Do you read Vanity Fair? I like to read it in the bath, or bed on a Sunday morning, with a cup of coffee. I like to pretend that I earn as much as the people who the magazine are aimed at (ah, aspiration!) I mention it because there was an article in it this month about Catherine Robbe-Grillet, wife of Alain, who is ‘France’s foremost Madam’. Not madam in the sense that she runs a knocking shop above a bookies in Lyon, but Madam, meaning that she is a venerable dominatrix. She is also in her eighties and less than five foot tall, which makes me think that that song about short people by Newman, R. Can go and shove it up its ass. This woman dominates and sets up parties for others to live out their fantasies, mixing suffering and bliss into an art form.
When I first started reading the article I was hesitant, because sub and dom, in my cloistered mind, means ‘kinky stuff’. I have memories of Helga from Allo Allo and dodgy politicians and I can’t take it. But, as Catherine and her acolytes tell, sub dom relationships are rarely about sex, they have impeccable etiquette and no one gets hurt. But still, my mind persists.
Can you un-hardwire prejudice like this? The story resonated with me, because I have a friend who recently confessed that she was enjoying fantasy and roleplay and I think, at the time, that I coped with her confession reasonably well. If I am being honest, (yikes!) My immediate thought was ís she grooming me’? Which is like thinking that every gay person fancies you. I need to get over myself, I know. What I was astounded by was her honesty, and why she felt like telling me.
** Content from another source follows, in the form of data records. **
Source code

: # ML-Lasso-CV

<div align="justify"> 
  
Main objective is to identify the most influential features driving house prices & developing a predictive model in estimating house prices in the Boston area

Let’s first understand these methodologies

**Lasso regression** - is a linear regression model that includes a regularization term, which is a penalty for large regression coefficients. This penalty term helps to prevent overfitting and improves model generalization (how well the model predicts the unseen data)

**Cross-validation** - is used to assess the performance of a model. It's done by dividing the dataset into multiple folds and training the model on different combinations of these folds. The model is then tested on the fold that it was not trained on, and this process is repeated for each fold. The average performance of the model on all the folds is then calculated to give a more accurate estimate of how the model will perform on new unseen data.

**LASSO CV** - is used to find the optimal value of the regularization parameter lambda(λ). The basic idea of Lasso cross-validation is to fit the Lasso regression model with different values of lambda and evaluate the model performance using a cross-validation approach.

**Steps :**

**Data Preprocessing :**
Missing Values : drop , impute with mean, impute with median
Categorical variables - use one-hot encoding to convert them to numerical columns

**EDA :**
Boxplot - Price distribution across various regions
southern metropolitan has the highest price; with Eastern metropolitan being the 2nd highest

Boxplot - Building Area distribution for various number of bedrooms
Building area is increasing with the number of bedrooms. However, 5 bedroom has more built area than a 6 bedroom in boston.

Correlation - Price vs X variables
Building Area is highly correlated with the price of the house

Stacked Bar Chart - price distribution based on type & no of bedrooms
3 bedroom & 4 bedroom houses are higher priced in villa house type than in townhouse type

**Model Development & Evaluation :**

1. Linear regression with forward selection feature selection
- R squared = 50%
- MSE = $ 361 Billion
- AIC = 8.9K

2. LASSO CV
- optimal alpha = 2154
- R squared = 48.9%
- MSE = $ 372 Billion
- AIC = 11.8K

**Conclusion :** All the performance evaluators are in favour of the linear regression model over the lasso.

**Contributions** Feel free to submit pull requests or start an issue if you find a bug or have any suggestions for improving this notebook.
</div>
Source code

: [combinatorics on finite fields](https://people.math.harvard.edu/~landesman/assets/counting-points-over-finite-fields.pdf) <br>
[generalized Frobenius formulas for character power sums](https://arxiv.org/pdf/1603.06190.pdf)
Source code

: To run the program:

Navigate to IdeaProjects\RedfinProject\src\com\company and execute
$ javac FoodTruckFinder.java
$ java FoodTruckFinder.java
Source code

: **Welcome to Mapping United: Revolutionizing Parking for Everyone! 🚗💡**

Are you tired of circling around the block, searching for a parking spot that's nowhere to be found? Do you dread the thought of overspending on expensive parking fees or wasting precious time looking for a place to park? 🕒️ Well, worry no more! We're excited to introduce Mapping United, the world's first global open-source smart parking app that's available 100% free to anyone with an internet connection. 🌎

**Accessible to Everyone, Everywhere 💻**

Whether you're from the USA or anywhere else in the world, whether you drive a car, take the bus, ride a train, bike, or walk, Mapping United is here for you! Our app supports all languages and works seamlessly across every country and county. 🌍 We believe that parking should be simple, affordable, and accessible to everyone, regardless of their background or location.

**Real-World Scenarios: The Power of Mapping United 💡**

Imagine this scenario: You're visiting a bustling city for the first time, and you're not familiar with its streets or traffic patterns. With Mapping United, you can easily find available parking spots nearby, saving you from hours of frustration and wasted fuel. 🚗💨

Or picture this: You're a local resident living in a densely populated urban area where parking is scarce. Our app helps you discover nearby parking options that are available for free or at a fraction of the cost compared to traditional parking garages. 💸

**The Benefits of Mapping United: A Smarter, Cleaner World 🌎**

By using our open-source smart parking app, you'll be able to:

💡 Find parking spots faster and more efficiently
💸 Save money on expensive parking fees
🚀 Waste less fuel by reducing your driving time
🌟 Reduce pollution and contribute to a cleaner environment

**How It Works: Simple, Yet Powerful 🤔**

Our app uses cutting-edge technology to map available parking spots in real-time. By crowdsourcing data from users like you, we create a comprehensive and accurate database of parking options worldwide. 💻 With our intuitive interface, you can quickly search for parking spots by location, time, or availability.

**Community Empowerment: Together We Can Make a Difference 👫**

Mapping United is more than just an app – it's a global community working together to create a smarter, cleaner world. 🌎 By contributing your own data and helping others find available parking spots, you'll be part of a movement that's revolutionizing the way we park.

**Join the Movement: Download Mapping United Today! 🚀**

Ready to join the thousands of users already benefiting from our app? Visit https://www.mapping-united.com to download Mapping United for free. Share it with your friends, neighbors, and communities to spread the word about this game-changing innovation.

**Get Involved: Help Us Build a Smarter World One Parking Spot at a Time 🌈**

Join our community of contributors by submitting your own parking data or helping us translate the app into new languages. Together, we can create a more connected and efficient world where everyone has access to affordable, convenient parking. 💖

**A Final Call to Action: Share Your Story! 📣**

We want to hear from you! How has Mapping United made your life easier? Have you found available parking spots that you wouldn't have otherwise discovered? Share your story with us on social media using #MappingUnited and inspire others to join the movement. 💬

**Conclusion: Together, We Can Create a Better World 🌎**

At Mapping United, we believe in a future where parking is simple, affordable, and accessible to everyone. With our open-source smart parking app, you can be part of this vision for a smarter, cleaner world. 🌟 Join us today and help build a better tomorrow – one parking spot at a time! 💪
Truth is, if someone comes out, they’re doing it for themselves, not me. And the test for me is how I handle it, not for them to deal with. It would seem that I’m squeamish about honesty. Real honesty. Most of the time, honesty involves moaning about my day (and is that always true, or just a rather depressing way of starting a conversation? Perhaps people just assume that you’ve had a lousy day, too, so it’s a means of establishing commonality – so sad.) And I don’t mean honesty in the sense of telling someone what you think about them, because that’s nearly always a reflection of how you feel about the world or a situation. I mean when the teller is being honest about themselves, for no reason, just to tell. And I can’t handle it! I automatically try to think of something that I can do with this information, even when the person isn’t telling me for that reason, just because they love me or respect me and want me to know about them. Can I help? Give you something? Offer support? This may make them think that there is something wrong with them, which is not the case. After all, it’s me who has the issue with this honesty malarkey, not them.